What is needed
Pick out and copy every line in the records below that contains the string "characters". Matching is case-sensitive.

Available data
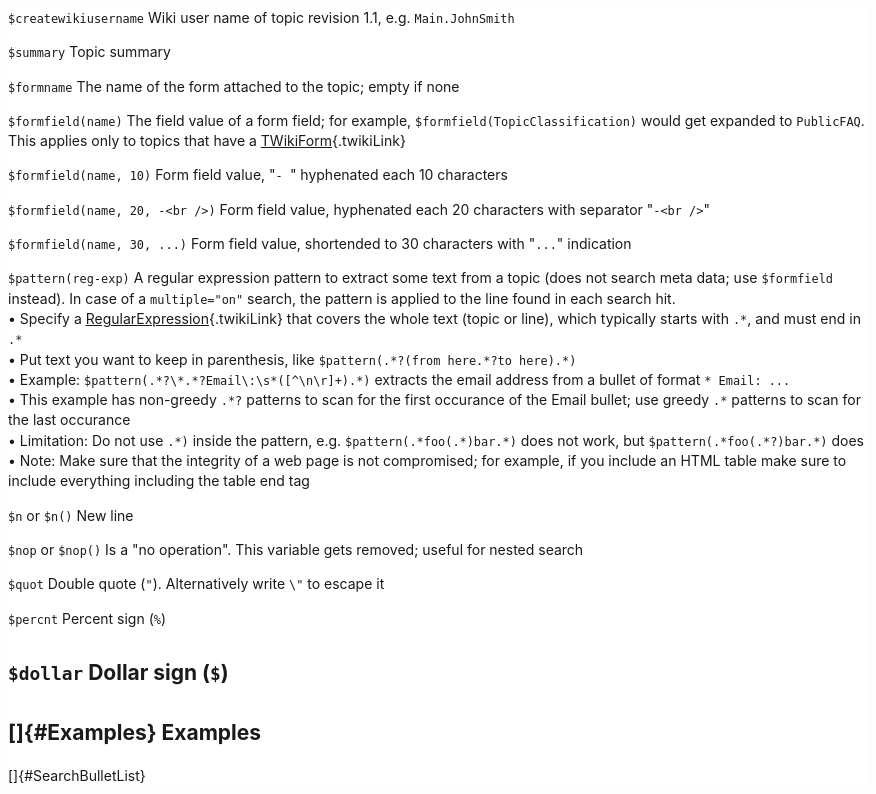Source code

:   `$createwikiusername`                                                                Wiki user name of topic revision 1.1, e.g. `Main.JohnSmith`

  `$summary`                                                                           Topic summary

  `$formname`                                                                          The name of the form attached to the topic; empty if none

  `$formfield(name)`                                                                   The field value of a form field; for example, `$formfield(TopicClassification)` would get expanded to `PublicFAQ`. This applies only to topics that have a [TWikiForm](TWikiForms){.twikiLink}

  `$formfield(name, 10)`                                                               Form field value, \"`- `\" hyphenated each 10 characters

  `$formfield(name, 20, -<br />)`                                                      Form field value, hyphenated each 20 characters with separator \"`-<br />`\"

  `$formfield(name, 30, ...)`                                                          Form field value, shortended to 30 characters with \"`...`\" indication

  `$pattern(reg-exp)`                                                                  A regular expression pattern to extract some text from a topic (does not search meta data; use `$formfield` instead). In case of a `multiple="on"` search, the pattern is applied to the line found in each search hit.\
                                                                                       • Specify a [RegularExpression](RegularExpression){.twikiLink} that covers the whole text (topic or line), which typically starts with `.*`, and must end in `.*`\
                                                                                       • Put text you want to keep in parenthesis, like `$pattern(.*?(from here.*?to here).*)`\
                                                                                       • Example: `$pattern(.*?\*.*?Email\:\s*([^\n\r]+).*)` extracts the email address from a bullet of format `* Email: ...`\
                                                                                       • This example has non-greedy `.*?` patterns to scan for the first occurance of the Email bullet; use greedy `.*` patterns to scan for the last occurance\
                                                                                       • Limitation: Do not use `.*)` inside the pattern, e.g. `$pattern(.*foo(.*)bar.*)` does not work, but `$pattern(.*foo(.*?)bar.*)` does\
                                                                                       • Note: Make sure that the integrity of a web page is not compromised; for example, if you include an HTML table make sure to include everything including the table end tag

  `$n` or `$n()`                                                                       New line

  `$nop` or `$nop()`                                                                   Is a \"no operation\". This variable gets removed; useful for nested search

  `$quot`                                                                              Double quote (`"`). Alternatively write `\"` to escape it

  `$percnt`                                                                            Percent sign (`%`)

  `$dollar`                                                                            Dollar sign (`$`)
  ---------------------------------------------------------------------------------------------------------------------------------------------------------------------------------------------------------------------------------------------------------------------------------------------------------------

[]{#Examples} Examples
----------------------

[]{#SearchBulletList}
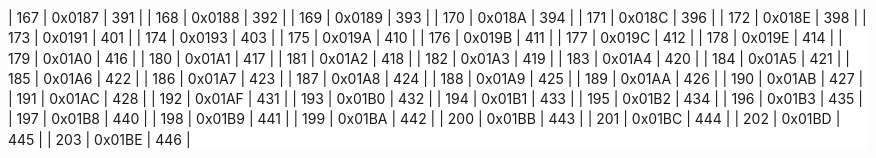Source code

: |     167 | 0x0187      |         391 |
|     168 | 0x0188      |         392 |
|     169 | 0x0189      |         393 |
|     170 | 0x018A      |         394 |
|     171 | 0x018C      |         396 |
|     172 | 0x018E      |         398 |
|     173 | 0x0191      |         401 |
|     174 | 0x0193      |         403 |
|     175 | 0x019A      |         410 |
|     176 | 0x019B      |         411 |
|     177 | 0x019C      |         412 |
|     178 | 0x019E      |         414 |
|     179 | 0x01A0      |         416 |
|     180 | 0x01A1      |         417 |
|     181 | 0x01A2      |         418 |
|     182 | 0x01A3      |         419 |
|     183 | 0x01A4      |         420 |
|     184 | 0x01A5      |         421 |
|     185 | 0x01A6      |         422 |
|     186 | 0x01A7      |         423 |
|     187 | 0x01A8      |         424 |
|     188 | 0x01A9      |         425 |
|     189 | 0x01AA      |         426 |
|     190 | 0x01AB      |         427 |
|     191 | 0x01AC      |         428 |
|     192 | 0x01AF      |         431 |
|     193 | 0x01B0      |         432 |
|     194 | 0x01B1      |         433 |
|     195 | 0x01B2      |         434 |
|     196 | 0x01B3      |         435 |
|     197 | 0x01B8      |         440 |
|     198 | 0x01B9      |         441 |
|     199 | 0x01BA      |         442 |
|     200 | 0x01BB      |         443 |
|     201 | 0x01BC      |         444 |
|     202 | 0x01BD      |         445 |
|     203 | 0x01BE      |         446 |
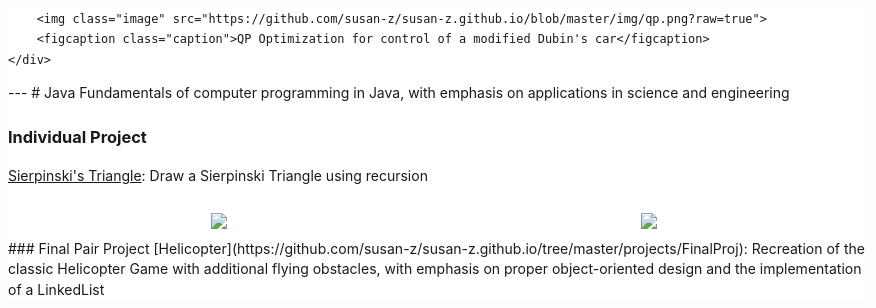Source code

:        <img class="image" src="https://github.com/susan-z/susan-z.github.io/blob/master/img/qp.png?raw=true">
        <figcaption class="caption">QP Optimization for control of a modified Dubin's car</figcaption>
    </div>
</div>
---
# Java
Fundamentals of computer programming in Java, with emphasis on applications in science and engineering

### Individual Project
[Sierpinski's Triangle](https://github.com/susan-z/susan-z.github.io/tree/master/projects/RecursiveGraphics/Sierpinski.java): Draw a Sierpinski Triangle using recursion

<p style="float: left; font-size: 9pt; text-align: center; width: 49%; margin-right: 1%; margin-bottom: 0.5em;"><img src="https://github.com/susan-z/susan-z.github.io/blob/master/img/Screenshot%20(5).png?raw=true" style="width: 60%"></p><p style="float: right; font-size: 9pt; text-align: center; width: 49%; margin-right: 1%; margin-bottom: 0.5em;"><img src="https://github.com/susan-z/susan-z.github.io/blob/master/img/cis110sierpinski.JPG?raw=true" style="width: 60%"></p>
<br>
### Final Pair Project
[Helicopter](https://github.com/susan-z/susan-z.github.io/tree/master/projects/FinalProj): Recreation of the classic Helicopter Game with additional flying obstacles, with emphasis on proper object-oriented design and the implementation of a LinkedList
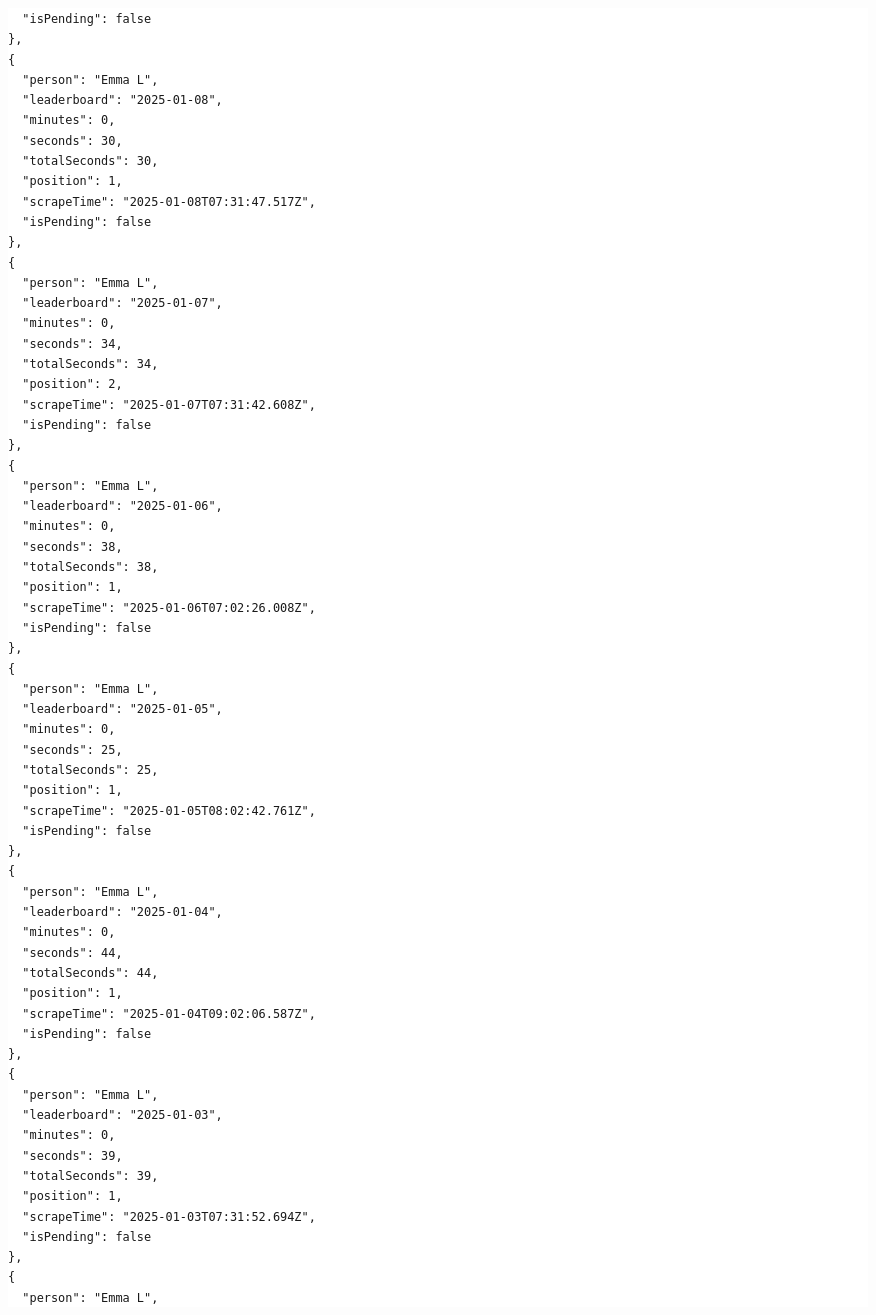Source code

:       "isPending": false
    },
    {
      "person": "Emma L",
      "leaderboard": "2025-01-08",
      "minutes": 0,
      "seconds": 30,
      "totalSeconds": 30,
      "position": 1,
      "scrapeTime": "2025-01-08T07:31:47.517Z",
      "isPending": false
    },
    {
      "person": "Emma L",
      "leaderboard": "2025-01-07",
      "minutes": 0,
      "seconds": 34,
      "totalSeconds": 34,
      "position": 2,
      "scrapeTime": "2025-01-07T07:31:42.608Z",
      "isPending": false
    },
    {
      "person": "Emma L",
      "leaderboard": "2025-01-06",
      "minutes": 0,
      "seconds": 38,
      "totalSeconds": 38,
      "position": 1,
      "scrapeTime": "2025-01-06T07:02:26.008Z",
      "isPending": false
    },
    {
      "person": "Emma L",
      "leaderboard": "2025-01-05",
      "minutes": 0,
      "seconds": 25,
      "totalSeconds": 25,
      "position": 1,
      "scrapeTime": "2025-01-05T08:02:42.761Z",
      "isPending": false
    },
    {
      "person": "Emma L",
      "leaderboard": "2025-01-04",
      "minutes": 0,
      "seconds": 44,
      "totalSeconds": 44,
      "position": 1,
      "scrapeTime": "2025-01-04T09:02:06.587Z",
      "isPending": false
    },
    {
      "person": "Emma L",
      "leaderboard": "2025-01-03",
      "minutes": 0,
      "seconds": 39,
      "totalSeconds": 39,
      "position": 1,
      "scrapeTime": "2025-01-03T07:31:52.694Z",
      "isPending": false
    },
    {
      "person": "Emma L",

Reply
  `$formfield(name, 10)`                                                               Form field value, \"`- `\" hyphenated each 10 characters
  `$formfield(name, 20, -<br />)`                                                      Form field value, hyphenated each 20 characters with separator \"`-<br />`\"
  `$formfield(name, 30, ...)`                                                          Form field value, shortended to 30 characters with \"`...`\" indication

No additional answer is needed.